No artigo anterior vimos um dos resultados do Iluminismo foi que a Bíblia deixou de ser considerada Palavra de Deus para se tornar o testemunho de fé da nação de Israel e da Igreja Primitiva, ou seja, a Bíblia passou ser considera apenas como um livro humano. Porém, de modo introdutório também foi citado que outro resultado do Iluminismo foi o surgimento de um movimento dentro do cristianismo que se chamou liberalismo, o qual será abordado doravante.
Os Teólogos Liberais
O liberalismo teológico[1], como filho do iluminismo, surge com o advento da modernidade no século XIX, onde a razão e a ciência foram colocadas em pé de igualdade ou mesmo acima das Escrituras e da tradição[2]. O trabalho dos teólogos liberais se deu através da tentativa de descobrir a verdadeira essência do cristianismo, bem como reconstruir a teologia em torno dessa essência. O termo “liberal” expressa a ênfase no direito do indivíduo de definir os termos da sua fé sem ser constrangido por nenhuma autoridade externa[3].
Friedrich Schleiemacher, o pai da teologia liberal, defendia que a experiência religiosa é a autoridade suprema em matéria de fé. Assim, a Bíblia é apenas o registro das experiências religiosas do antigo povo de Deus. Ela não é divinamente inspirada nem infalível. Ou seja, ela não possui uma autoria nem mesmo origem divina, mas apenas humana[4].
Para a teologia liberal, os autores humanos foram gênios religiosos, cooperadores com o Espírito divino de forma tão completa que seus escritos tinham uma qualidade inspiradora, porém, sem nada de sobrenatural. Assim, para os teólogos liberais, a Bíblia é inspirada à medida que é inspiradora (OLSON, 2003, p.133)[5]. Deste modo, o liberalismo diminui as Escrituras para o patamar humano e não mais divino, esforçando-se para descobrir alguma maneira pela qual ela pode ter autoridade inigualável como livro integralmente humano, escolhido e usado, mas não redigido por Deus[6].
Roger Olson (2003) explica que o enfoque liberal da Bíblia é herético por negar completamente a autoridade das Escrituras, pois, segundo ele, o problema não está no fato de os teólogos liberais tentarem fazer justiça à qualidade humana da Escritura, mas sim, no fato de que seu modelo de inspiração da Escritura não conseguir fazer justiça à qualidade divina da Bíblia. Assim, nas mãos dos liberais a Bíblia se torna apenas um “romance histórico”, ou “uma poderosa ficção que molda comportamentos e moralidades ao criar um mundo habitável”[7].

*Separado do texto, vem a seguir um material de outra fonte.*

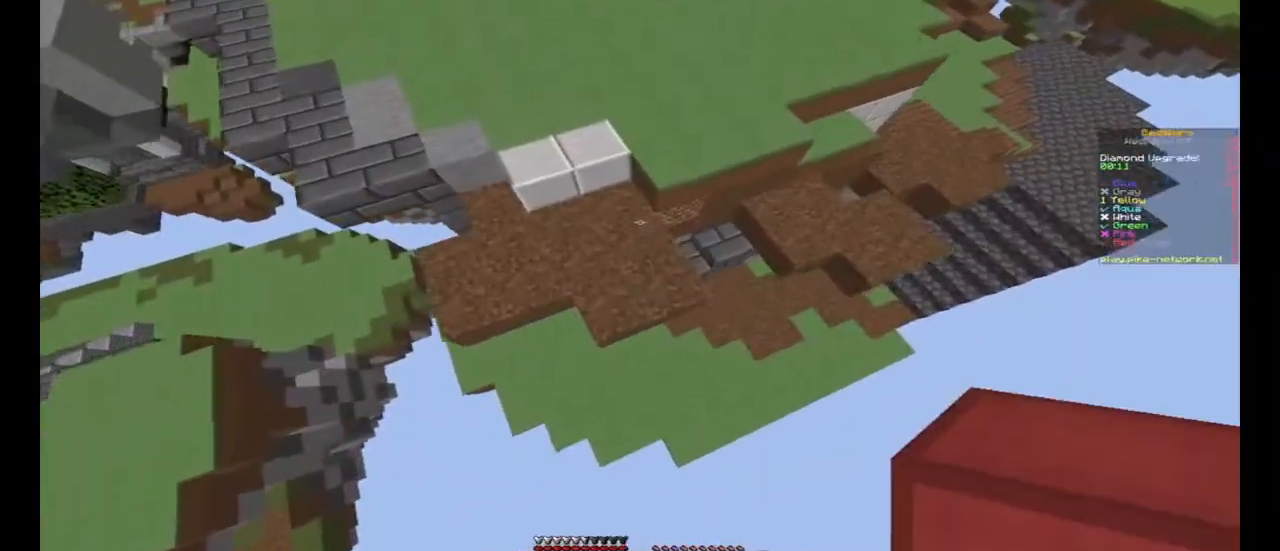
{"keys": ["w"], "mouse": [], "events": [[33, "d", "down"], [267, "d", "up"], [333, "mouse_right", "down"], [333, "w", "down"], [433, "mouse_right", "up"]]}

No próximo artigo veremos como a crescente influência da teologia liberal fez surgir no início do século XX o movimento que já recebeu vários nomes, dentre eles, “teologia dialética”, “teologia da crise”, “nova teologia da Reforma”, “bartianismo” ou a expressão mais conhecida: “neo-ortodoxia”. Até lá!
[1] O liberalismo se espalhou rapidamente pelas
igrejas cristãs na Europa e Estados Unidos. Este movimento defendia os
seguintes pontos: (1) O caráter de Deus é de puro amor, sem padrões morais.
Todos os homens são seus filhos e o pecado não separa ninguém do amor de Deus.
A paternidade de Deus e a filiação divina são universais; (2) Existe uma
centelha divina em cada pessoa. Portanto, o homem, no íntimo, é bom, e só
precisa de encorajamento para fazer o que é certo; (3) Jesus Cristo é Salvador
somente no sentido em que ele é o exemplo perfeito do homem. Ele é Deus somente
no sentido de que tinha consciência perfeita e plena de Deus. Era um homem
normal, não nasceu de uma virgem, não realizou milagres, não ressuscitou dos
mortos; (4) O cristianismo só é diferente das demais religiões
quantitativamente e não qualitativamente. Ou seja, todas as religiões são boas
e levam à Deus; o cristianismo é apenas a melhor delas; (5) A Bíblia não é o
registro infalível e inspirado da revelação divina, mas o testamento escrito da
religião que os judeus e os cristãos praticavam. Ela não fala de Deus, mas do
que estes criam sobre ele; e (6) A doutrina ou declarações proposicionais, como
as que encontramos nos credos e confissões da Igreja, não são essenciais ou
básicas para o cristianismo, visto que o que molda e forma a religião é a
experiência, e não a revelação. A única coisa permanente no cristianismo, e que
serve de geração a geração, é o ensino moral de Cristo (LOPES, Augustus
Nicodemus. Fundamentalismo e Fundamentalistas: Esclarecimentos sobre fundamentalismo. Op cit.).
[5] OLSON, Roger. História das Controvérsias na Teologia Cristã: 2000 anos de unidade e
diversidade. Editora Vida. São Paulo: SP. 2004. p.133.